E de nós, o que faremos?

É nos transportes públicos que se vê melhor o quanto as mulheres portuguesas mudaram desde o 25 de abril. Vê-se na forma arejada como se vestem e falam umas com as outras ou com os homens; como andam de cabeça erguida; como sabem que ainda estão no princípio.  As mulheres das classes mais ricas ficam de fora do retrato porque não andam em transportes públicos.
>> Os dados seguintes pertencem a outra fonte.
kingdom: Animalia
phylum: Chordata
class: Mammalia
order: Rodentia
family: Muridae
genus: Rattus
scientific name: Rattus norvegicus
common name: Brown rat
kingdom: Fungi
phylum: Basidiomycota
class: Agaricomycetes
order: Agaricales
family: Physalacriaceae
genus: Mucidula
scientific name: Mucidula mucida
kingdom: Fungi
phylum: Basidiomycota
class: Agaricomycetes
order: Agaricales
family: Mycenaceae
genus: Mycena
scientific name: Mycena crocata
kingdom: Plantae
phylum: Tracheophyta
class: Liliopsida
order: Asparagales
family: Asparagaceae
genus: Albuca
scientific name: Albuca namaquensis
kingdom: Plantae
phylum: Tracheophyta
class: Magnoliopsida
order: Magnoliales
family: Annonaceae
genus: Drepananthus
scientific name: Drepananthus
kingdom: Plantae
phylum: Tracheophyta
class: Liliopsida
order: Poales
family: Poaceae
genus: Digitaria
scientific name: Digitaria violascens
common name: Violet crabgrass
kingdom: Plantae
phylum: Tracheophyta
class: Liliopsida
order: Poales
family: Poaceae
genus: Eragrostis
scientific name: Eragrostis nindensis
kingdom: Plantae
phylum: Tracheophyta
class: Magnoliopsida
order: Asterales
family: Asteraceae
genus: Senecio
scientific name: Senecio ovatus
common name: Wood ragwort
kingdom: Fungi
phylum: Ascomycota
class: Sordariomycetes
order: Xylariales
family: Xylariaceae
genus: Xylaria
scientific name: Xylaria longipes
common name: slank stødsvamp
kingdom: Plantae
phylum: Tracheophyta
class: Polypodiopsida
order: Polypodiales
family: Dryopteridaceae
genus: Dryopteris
Como são conservadoras, suspeito que não mudaram assim tanto.

Uma madeixa cor-de-rosa

Vinha da biblioteca, no 305, a ler a introdução de Catherine Grant ao livro Porque não houve grandes mulheres artistas? , de Linda Nochlin , quando reparei na mulher que se sentou no lugar lateral mesmo à minha frente. Era bonita, devia ter setenta e tal anos, estava de roupa ligeira, sapatilhas e tinha uma madeixa pintada de cor-de-rosa. Entre o livro e ela havia uma ligação, não de causa e efeito como determina a nossa pequena lógica, mas de possibilidade e libertação. É por causa deste livro e de outros semelhantes que esta mulher pode pintar uma madeixa cor-de-rosa. 

Mulheres doentes

Os meus «escritos» só tiveram algum sucesso junto das mulheres, de umas quantas, muito raras. Encontro a explicação para isso na sentença tão justa de Hipócrates: «A mulher é a doença.»  Uma pessoa saudável não pode interessar-se pelo que faço.     Emil Cioran, Cadernos 1957-1972  (setembro de 1964)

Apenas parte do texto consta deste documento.